Apart from his services towards humanity, he is also a hardcore environmentalist who is concerned about afforestation. He plans to plant billions of trees around communities to improve the ecosystem is, although lofty, taking on a practical approach. “The Billion Tree initiative aims to plant fruit saplings in public places to cater for the nutritional needs of the poor people, especially those who stay by the roadside. It would also aim to plant fruit saplings in village households among poor families. Though it seems a little utopian we believe that this initiative will start a chain campaign to fight malnutrition,” he notes rather enthusiastically.”

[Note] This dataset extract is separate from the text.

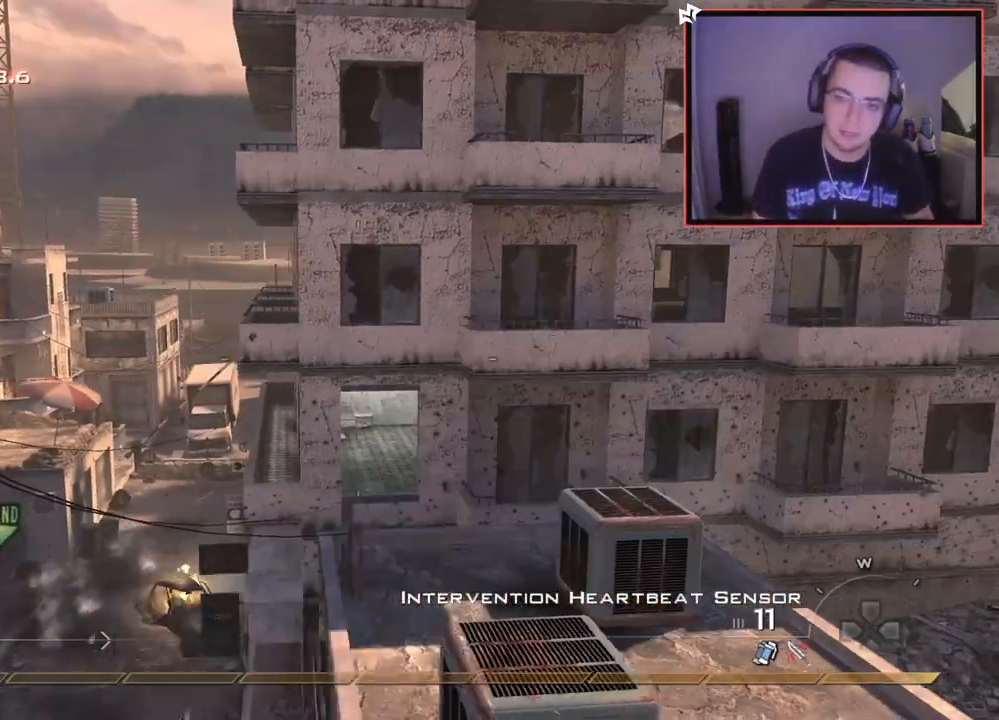
{"buttons": ["L1"], "left_stick": "center", "right_stick": "center", "events": [[100, "right_stick", "right"], [150, "left_stick", "center"], [166, "right_stick", "center"], [267, "CIRCLE", "down"], [283, "left_stick", "left"], [367, "CIRCLE", "up"], [450, "left_stick", "center"]]}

Bhrigu’s startup mostly generates funds through crowdfunding. So far they’ve received a fund of Rs 1,00,000 from former Assam CM Sarbananda Sonowal through SLAC for the Braille printing of a competitive examination book for the visually impaired. Another Rs 40,000 was awarded as a one-time grant from the social welfare department.
For the next five years, Bhrigu hopes to take his humanitarian outfit to the next level, for the sake of the lives he has been able to positively affect. Care U 365 is known for its simplicity and originality and will, in the future, come up with more constructive projects so that they can be of benefit to even more people. “In the next five years, we plan for a college for the disabled and a research and development centre for assistive technologies. Overall we want to be among the finest original organisations in India,” he concludes.